Extrait
#####
De leur côté, Jean-Michel Blanquer et Franck Riester mettent sur pied le dispositif des vacances apprenantes. S’y ajoute le développement d’un certain nombre de colonies de vacances. De manière plus générale, dans les mois à venir, il faudra mettre l’accent sur les classes de découvertes, qui sont si importantes, notamment en montagne – il faut redonner le goût de visiter ces territoires – et apporter des réponses spécifiques pour les quartiers de la politique de la ville.
Quant aux filières du tourisme fluvial et du thermalisme, elles sont bien identifiées, et nous allons travailler à des feuilles de route sectorielles. Enfin, le thermalisme relevant du secteur du tourisme, il peut également bénéficier d’un report des crédits, non de six, mais de douze mois : c’est déjà une première réponse.
#####
Données fournies
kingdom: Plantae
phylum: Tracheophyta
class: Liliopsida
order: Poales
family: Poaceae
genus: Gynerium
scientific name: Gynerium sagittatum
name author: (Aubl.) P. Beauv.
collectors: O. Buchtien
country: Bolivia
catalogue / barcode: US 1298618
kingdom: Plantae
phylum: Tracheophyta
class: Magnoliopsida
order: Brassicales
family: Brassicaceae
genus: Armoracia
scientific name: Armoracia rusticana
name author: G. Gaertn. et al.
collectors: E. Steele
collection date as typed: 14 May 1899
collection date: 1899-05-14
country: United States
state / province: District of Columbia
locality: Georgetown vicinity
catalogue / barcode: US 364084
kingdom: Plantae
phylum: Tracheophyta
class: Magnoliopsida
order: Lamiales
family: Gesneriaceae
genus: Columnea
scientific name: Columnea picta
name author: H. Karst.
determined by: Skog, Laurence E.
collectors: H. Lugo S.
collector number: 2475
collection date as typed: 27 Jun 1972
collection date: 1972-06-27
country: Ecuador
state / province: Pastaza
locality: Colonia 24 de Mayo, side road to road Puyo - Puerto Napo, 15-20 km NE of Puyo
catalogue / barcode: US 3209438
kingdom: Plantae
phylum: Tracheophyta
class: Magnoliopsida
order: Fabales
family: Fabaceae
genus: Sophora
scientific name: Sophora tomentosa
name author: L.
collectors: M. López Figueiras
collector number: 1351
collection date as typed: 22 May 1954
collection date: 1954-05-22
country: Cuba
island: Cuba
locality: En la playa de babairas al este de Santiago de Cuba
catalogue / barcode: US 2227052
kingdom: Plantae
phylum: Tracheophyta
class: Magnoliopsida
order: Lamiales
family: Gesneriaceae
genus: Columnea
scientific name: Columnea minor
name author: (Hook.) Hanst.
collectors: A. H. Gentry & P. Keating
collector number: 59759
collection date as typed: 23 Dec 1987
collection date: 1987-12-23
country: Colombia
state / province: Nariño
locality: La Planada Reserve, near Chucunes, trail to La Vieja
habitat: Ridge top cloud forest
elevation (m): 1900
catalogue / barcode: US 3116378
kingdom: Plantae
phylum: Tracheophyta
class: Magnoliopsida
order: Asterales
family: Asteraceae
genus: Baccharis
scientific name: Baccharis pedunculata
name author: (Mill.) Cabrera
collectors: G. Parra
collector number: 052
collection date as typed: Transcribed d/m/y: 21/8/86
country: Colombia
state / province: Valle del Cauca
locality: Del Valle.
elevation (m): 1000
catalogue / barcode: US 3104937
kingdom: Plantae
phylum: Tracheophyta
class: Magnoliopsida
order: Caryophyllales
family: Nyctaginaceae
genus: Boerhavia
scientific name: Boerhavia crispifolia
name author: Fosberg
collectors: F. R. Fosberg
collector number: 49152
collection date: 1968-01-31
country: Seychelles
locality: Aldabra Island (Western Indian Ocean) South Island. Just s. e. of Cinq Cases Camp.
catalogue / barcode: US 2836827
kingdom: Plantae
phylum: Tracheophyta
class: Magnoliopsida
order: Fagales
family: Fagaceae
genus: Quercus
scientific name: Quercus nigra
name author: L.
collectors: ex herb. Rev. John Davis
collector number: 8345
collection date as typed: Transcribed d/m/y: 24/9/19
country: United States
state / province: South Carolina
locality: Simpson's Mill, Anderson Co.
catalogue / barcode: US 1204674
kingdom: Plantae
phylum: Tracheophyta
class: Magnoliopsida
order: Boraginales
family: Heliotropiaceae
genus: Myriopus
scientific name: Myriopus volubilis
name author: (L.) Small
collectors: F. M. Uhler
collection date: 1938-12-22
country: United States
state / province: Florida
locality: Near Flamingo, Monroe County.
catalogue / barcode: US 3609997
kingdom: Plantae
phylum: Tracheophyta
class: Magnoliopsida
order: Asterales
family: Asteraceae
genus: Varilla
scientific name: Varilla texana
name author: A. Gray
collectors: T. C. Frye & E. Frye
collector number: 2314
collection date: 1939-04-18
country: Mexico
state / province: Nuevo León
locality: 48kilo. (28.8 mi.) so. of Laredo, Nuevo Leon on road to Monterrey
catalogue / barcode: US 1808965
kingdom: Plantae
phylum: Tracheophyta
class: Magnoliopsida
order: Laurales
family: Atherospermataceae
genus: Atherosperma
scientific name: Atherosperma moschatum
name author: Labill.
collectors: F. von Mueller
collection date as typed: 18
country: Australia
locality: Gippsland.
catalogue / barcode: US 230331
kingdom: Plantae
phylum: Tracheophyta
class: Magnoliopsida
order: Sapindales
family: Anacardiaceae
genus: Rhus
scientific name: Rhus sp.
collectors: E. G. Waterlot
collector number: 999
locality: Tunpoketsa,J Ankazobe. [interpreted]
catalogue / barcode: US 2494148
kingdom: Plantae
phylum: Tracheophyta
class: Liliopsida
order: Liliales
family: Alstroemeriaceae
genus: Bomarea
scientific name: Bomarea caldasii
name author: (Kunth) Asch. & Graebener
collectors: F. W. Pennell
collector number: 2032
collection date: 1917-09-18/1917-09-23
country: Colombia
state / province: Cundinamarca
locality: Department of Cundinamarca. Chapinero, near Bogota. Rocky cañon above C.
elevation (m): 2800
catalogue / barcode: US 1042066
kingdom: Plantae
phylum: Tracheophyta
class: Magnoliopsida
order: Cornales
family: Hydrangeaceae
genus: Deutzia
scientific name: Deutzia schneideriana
#####
Consigne A
Reproduisez sans aucune modification la partie des enregistrements qui s'ouvre sur la ligne contenant « locality: Simpson's Mill, Anderson Co. » et se ferme sur la ligne contenant « state / province: Florida », ces deux lignes comprises.
Consigne B
Prolongez l'extrait consacré au tourisme, aux vacances apprenantes et au thermalisme au-delà de sa dernière phrase.

Réponse rédigée A
locality: Simpson's Mill, Anderson Co.
catalogue / barcode: US 1204674
kingdom: Plantae
phylum: Tracheophyta
class: Magnoliopsida
order: Boraginales
family: Heliotropiaceae
genus: Myriopus
scientific name: Myriopus volubilis
name author: (L.) Small
collectors: F. M. Uhler
collection date: 1938-12-22
country: United States
state / province: Florida

Réponse rédigée B
Mme la présidente. La parole est à Mme Viviane Artigalas, pour la réplique.
Mme Viviane Artigalas. Monsieur le secrétaire d’État, je vous remercie de vos réponses, qui me satisfont.
En matière de tourisme social, l’ANCV (Agence nationale pour les chèques-vacances) gère certains dispositifs. Cette agence a fait ses preuves : il faut faire vite, en s’appuyant sur elle. C’est une urgence pour cet été.
Lors des auditions en commission, j’ai également appelé votre attention sur l’outre-mer, la Corse et Lourdes ; vous avez bien identifié les enjeux en question, et je vous remercie de votre attention particulière pour ces territoires, qui sont en difficulté. (Applaudissements sur des travées du groupe SOCR.)
Mme la présidente. La parole est à M. Didier Mandelli. (Applaudissements sur des travées du groupe Les Républicains.)
M. Didier Mandelli. La semaine dernière, le Premier ministre a annoncé un plan d’accompagnement du secteur touristique à hauteur de 18 milliards d’euros. Cet engagement situe l’enjeu pour un secteur d’activité essentiel à l’économie de notre pays, qui est par ailleurs très attractif et qui est l’un des plus touchés par cette crise.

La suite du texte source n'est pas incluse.